Goal of the exercise: Can you reproduce each of the records below word for word, omitting the pictures?

--- Available data ---

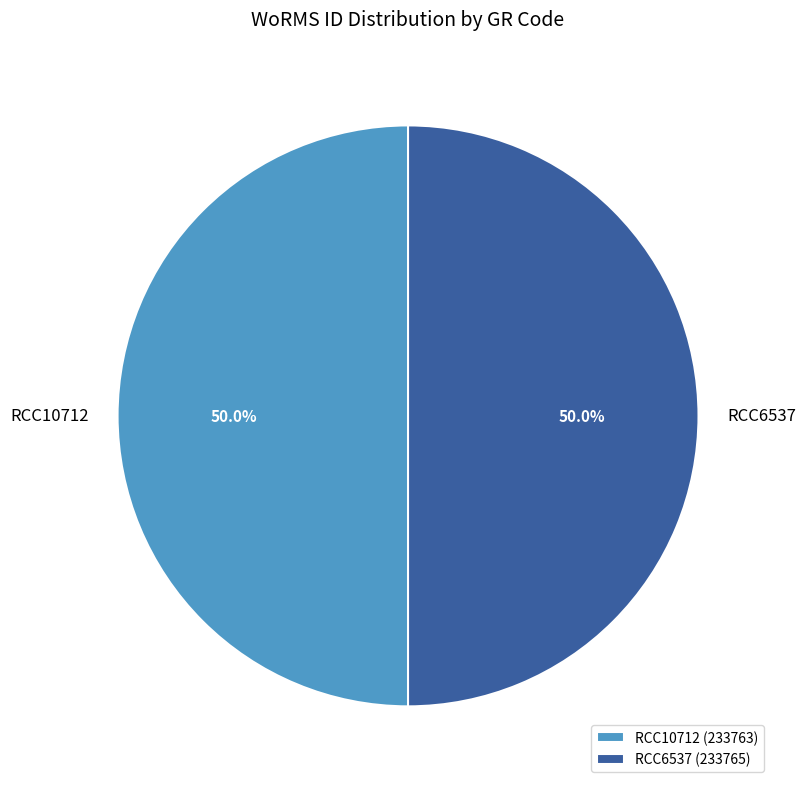

Do RCC10712 and RCC6537 together represent more than half of the pie?

Yes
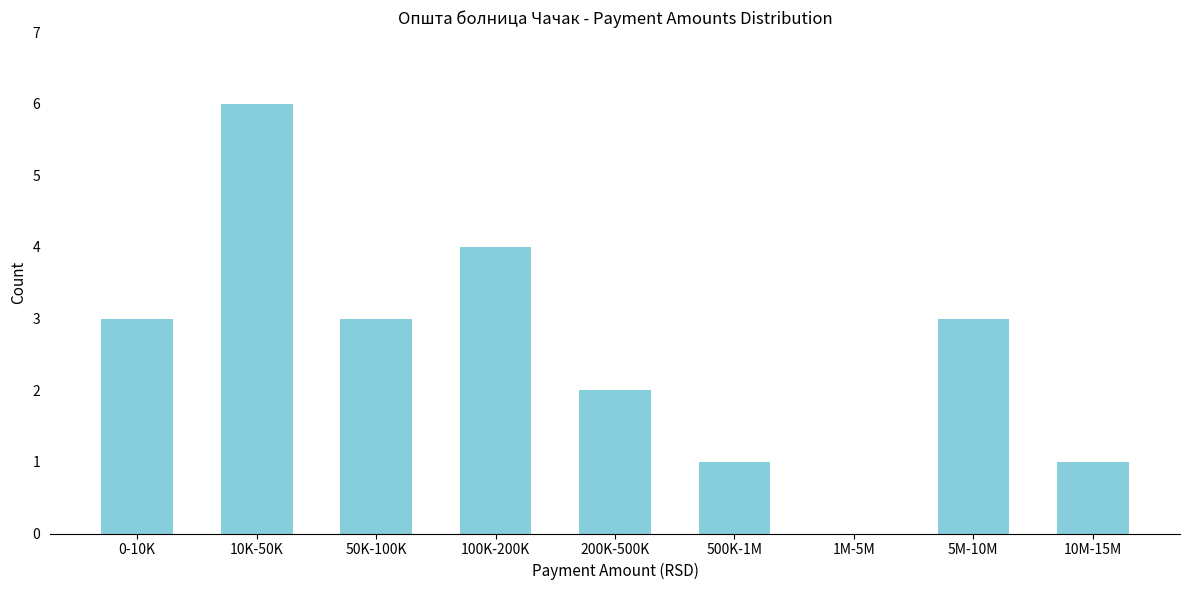

Reading right to left, what are all the values shown in this chart?

10M-15M=1	5M-10M=3	1M-5M=0	500K-1M=1	200K-500K=2	100K-200K=4	50K-100K=3	10K-50K=6	0-10K=3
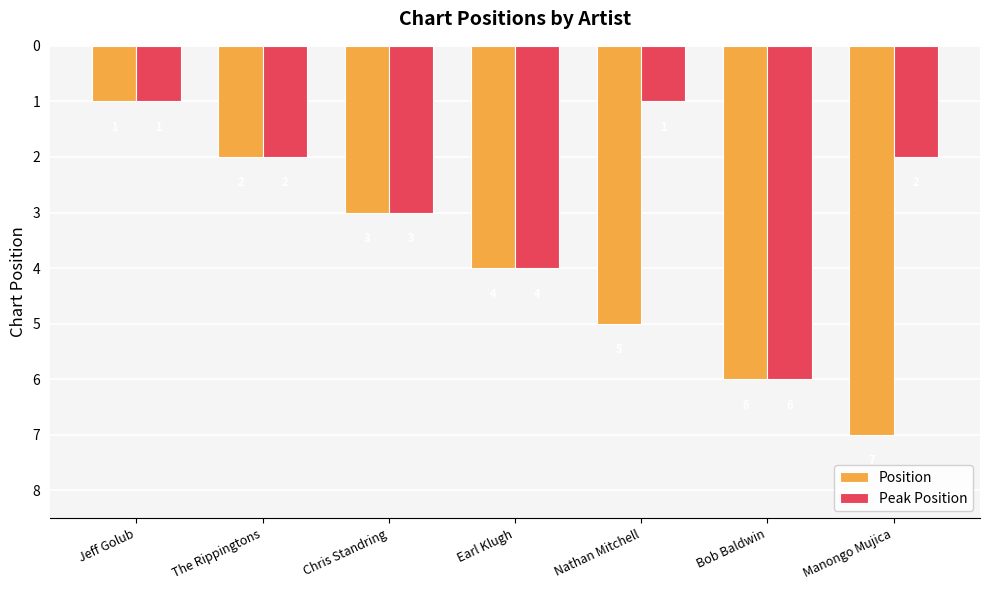

Are the bars horizontal?

No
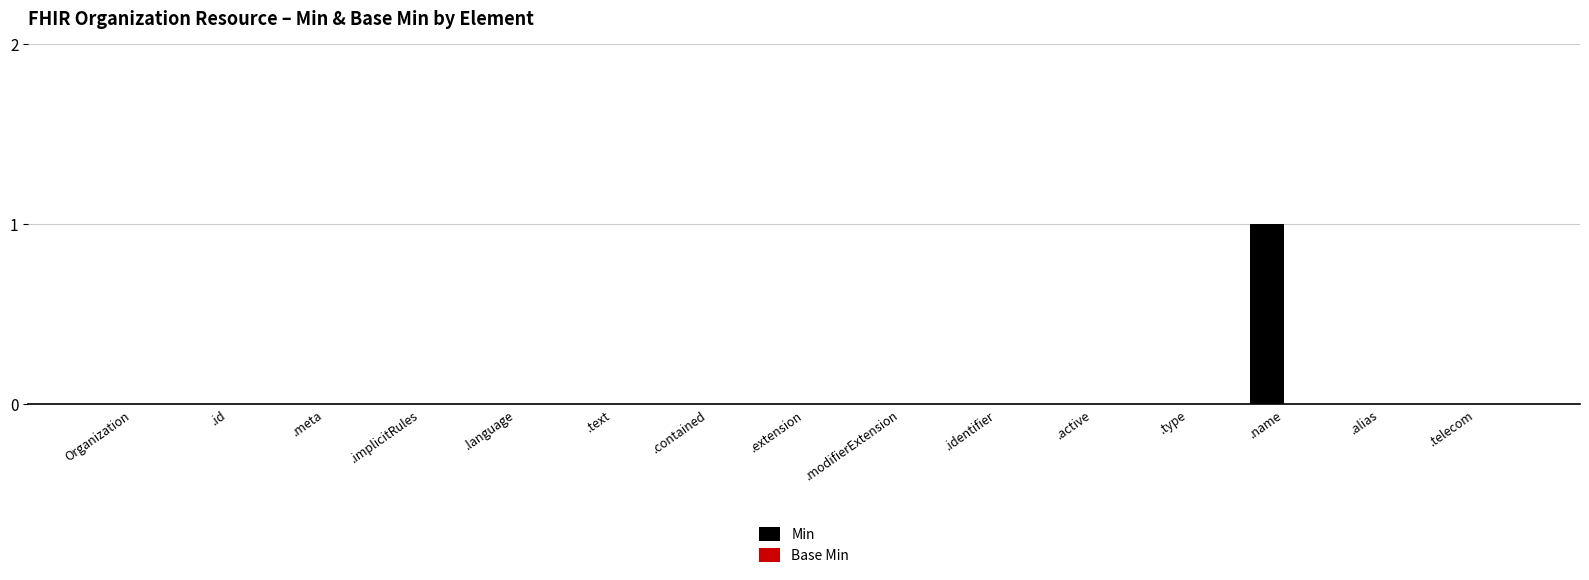

At which category does the chart reach its peak across all series?

.name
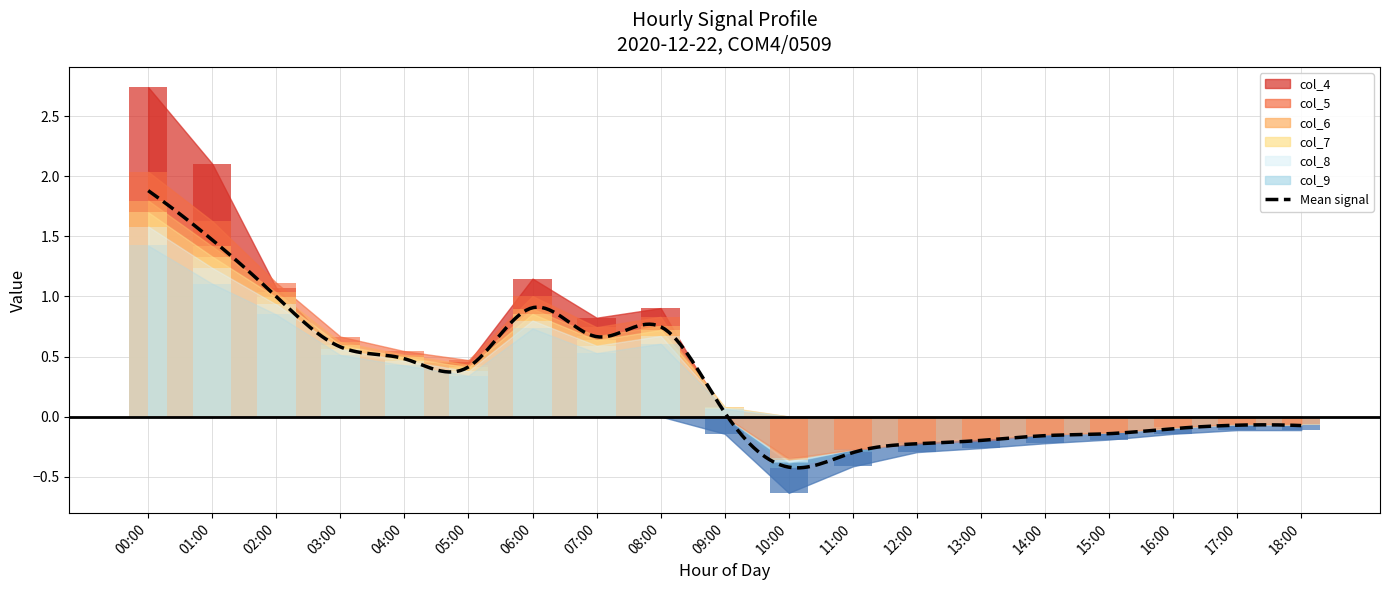

What is the total value across all series at 14:00?

-1.0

---

Problem solution:
Do RCC10712 and RCC6537 together represent more than half of the pie?

Yes

Reading right to left, what are all the values shown in this chart?

10M-15M=1	5M-10M=3	1M-5M=0	500K-1M=1	200K-500K=2	100K-200K=4	50K-100K=3	10K-50K=6	0-10K=3

Are the bars horizontal?

No

At which category does the chart reach its peak across all series?

.name

What is the total value across all series at 14:00?

-1.0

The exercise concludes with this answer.